# Problem: Alternative

In the reading, you learned that the number of \(k\)-sized (unordered) sets drawn from \(n\) objects is given by:

\[ {n \choose k} = \frac{(n)_k}{k!}. \]

If you have seen the combination (or “choose”) operator before, you may not have learned that it was equal to this quantity. Instead, you likely learned that:

\[ {n \choose k} = \frac{n!}{k!(n-k)!}. \]

In a few sentences, justify or “explain” this second formula in terms of overcounting. What are you overcounting and what are you removing from that overcount to arrive at the desired final quantity?

# Problem: Poker Hands

In variations of *poker*, players receive a five-card hand
from a deck of 52 player cards. Recall that each of the 52 cards has a
*rank* and *suit*:

- The ranks range from 2–10, Jack (J), Queen (Q), King (K), and Ace
(A),
*13 ranks*overall. - The suits are drawn from spades, clubs, hearts, and diamonds.

Give combinatorial descriptions for each of the following values.

The total number of possible poker hands. Remember that a poker hand is an

*unordered collection of five cards*.The total number of possible poker hand that contains

*exactly*two pairs. A pair is a pair of the cards with the same rank,*e.g.*, the 8 of spades and hearts.Rather than computing this quantity by determining the ways of drawing the first card of the hand, the second card, and so forth, which will lead to a series of conditional choices, consider the following strategy instead:

- Choose 2 ranks to participate in the pair.
- Choose 2 suits from each rank to participate in the pair.
- Choose a remaining rank and a suite from that rank as the final card.

The total number of possible poker hands that are a

*full house*. A full house is a hand consisting of a three-of-a-kind and a pair. A three-of-a-kind is a pair but with three cards of the same rank instead of two.The total number of possible poker hands that are a four-of-a-kind,

*e.g.*, the Ace of spades, clubs, hearts, and diamonds.The total number of possible poker hands that are a

*single pair*. A single pair is where two of the cards have the same rank,*e.g.*, the Jack of spades and hearts. Note that when a hand contains a single pair, it*should not*contain other, better hands,*e.g.*, two pairs, a three-of-a-kind, or a four-of-a-kind.The total number of possible poker hands that are a

*flush*where all five cards are of the same suit,*e.g.*, all spades cards. Like a pair, this quantity should also not include better hands: a straight flush (where you have a flush*and*the cards are in consecutive rank,*e.g.*, 5-6-7-8-9) and a royal flush (a straight flush that starts with 10,*i.e.*, 10-J-Q-K-A).

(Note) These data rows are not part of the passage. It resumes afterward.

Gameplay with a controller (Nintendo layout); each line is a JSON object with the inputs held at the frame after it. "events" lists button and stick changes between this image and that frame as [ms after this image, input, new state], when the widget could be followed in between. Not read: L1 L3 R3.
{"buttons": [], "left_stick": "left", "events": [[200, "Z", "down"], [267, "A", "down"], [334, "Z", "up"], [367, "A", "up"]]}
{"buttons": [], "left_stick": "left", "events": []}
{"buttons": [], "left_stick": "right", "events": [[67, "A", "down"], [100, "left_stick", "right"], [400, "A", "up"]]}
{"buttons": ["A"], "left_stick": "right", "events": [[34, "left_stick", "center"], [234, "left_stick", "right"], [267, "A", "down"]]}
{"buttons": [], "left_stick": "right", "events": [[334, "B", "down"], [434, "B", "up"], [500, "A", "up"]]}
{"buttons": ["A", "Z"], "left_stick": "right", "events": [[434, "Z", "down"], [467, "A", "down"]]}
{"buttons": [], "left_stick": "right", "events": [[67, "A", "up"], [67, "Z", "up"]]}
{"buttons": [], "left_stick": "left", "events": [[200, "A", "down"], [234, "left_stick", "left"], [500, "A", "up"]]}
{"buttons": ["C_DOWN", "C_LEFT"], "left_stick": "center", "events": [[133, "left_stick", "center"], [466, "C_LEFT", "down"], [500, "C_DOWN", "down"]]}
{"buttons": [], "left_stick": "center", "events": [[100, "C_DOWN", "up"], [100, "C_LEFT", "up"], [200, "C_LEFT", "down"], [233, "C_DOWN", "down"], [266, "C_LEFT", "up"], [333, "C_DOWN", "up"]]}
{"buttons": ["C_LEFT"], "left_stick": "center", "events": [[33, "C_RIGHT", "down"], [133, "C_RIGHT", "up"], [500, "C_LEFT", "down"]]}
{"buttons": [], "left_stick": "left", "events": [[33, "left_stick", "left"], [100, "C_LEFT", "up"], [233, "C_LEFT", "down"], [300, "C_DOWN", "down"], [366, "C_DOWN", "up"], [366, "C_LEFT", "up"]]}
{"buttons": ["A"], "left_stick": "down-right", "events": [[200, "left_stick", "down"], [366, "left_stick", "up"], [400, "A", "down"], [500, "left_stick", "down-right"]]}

Check your work by observing that your combinatorial descriptions produce these quantities:

- The number of poker hands: 2,598,960.
- Two pairs: 123,552.
- Full house: 3,744.
- Four-of-a-kind: 624.
- Pair: 1,098,240.
- Flush: 5,108.

# Problem: Deceptive

With five-card poker hands, a royal flush is a straight flush that runs 10-J-Q-K-A. The following combinatorial description denotes the number of royal flushes:

\[ {4 \choose 1}. \]

In a sentence or two, justify this combinatorial description.

# Problem: Shades of Pre-registration

Suppose that you are building a schedule from among \(k\) distinct possible courses. Give combinatorial descriptions of each of the cardinalities described below. For each description, check your work by instantiating a concrete set of courses, and demonstrating that your description works for each such concrete example.

The number of

*five course schedules*(*i.e.*, sequences of courses) you can build from these courses.The number of

*sets of three courses*(*i.e.*, unordered collections) you can build from these courses.The number of

*four course schedules*that contain both Basket Weaving or Underwater Knitting.(

*Hint*: choose positions for Basket Weaving and Underwater Knitting. This implies where the remaining two courses will go. Finally choose which courses go into those remaining two slots.)The number of

*four course schedules*that*do not contain*both Basket Weaving and Underwater Knitting.(

*Hint*: leverage your answer to the previous part!)The number of

*six course schedules*that include Calculus I and Computer Science I but do not place Calculus I*after*Computer Science I in the schedule.(

*Hint*: similarly to the previous part, choose positions for the two named courses. But here, you need to remove the possibilities that get the order these courses swapped.)(

**Bonus Problem**) The number of*six course schedules*that include Calculus I and Computer Science I but do not place Calculus I*immediately after*Computer Science I in the schedule.(

*Hint*: unlike the previous problem, we only want to ensure that Calc I does not appear in the next time slot after CS I. How can we break up the possible positions of the two courses to get a handle on these situations? How do we then account for overcounting?)